Heavens! what a relief it is to see people self-poised and satisfied with their honest occupations, making no attempt to veneer them over with a thin polish of gentility. Such I am happy to say there still are, in humble circumstances, notwithstanding the bad example constantly set them by the moneyed class in our country, who are servilely and snobbishly bent on aping all the aristocratic absurdities of the old country. "Genteel!" Faugh! even the detestable expression-word "FUST-rate" is music to my ears after it.


After all, I am not sure that my sympathies are not enlisted much more strongly on the side of servants than of their mistresses, who at any moment can show them the door at their capricious will, without a passport to any other place of shelter. Their lot is often at best a hard one;—the best wages being a very inadequate equivalent for the great gulf which, in many cases, separates the servant from her employer as effectually, as if her woman's nature had no need of human love and human sympathy; as if she did not often bear her secret burden of sorrow with a heroism, which should cause a blush on the cheek of her who sits with folded hands in the parlor, all neglectful of woman's mission to her dependent sister.
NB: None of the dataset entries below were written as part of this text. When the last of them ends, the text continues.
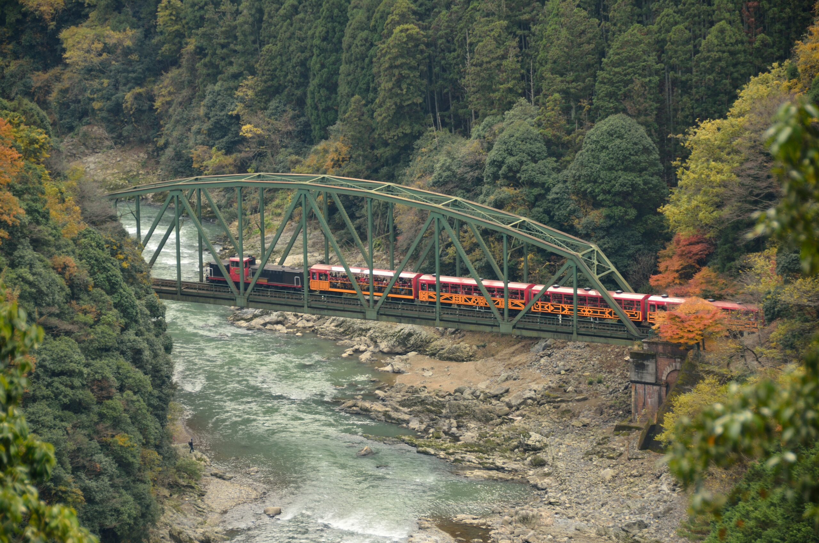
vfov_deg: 8.7
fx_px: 3576
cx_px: 410
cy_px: 272
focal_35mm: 158
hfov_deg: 13.1
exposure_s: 1/160
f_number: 5.3
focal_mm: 105
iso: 200
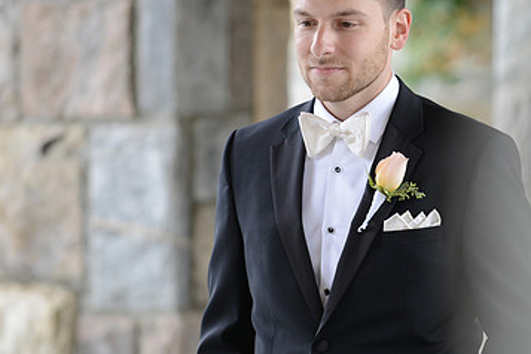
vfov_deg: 5.0
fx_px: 4071
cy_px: 172
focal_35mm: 276
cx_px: 402
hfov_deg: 7.5
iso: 320
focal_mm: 170
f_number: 4
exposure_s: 1/200
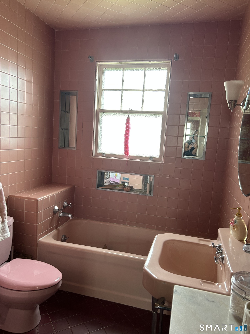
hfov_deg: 53.1
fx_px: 250
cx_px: 125
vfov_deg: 67.3
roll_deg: -4.4
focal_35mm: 26
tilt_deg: -6.4
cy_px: 167
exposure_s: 1/60
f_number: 1.5
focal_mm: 5.7
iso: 80
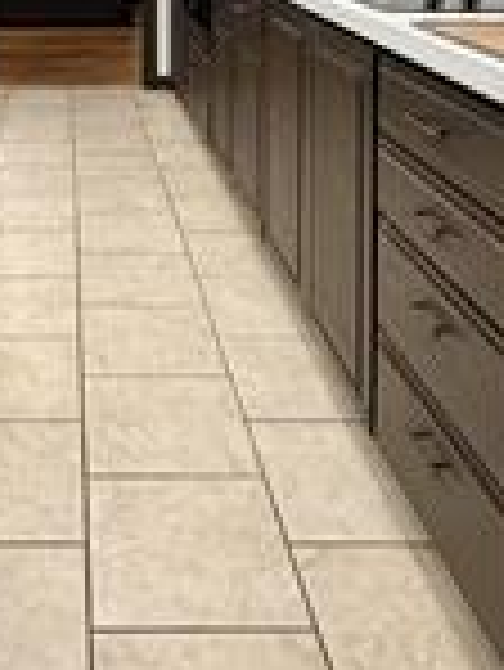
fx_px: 872
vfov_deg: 35.6
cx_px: 63
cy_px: -76
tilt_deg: -1.6
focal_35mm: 45
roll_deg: -0.5
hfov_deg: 30.9
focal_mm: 2.22
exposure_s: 1/60
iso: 250
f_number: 2.2
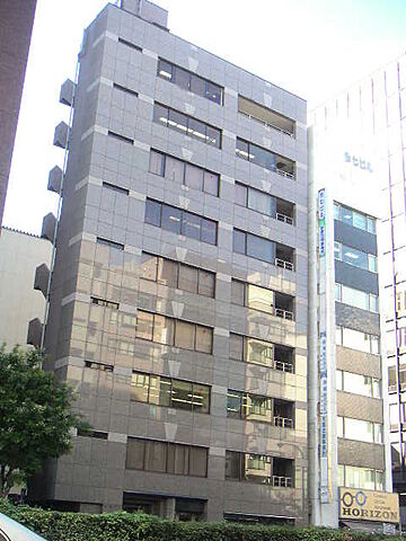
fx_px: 719
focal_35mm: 46
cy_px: 270
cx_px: 203
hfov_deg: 31.5
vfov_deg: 41.2
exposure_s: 1/250
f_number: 2.9
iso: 160
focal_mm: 7.1
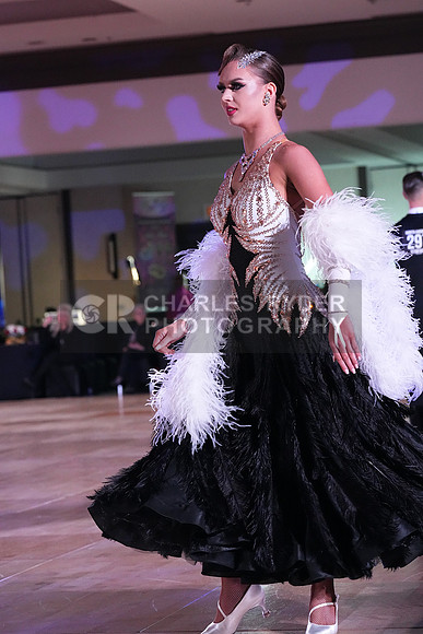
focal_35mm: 109
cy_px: 317
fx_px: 1920
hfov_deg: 12.6
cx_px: 212
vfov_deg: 18.8
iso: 10000
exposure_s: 1/400
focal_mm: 109
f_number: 5.6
They who have listened vainly for kind words know how much they may lighten toil. They who have shut up in their aching hearts the grief which no friendly look or tone has ever unlocked, know how it will fester and rankle. They who have felt every ounce of their flesh taxed unrelentingly day by day to the utmost, with no approving "well done" to lighten slumber when the heavy yoke is nightly cast down, know what is servitude of soul, as well as body.
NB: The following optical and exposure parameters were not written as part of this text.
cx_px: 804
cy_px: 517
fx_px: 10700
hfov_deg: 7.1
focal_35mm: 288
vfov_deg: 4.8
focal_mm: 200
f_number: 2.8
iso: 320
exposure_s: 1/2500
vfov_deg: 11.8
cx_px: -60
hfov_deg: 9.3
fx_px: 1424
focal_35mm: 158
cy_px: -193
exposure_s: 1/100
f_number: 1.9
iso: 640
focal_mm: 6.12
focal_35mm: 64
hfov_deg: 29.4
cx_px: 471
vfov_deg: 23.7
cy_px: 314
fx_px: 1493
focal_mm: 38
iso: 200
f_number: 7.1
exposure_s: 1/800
I could wish that mistresses oftener thought of this; oftener sat down in the gloomy, underground kitchen or basement, and inquired after the absent mother, or brother, or sister, in the old country; oftener placed in the toil-hardened hand the book or paper, or pamphlet, to shorten the tedious evening in the comfortless kitchen, while the merry laugh in which the servant has no share, resounds from the cheerful parlor above.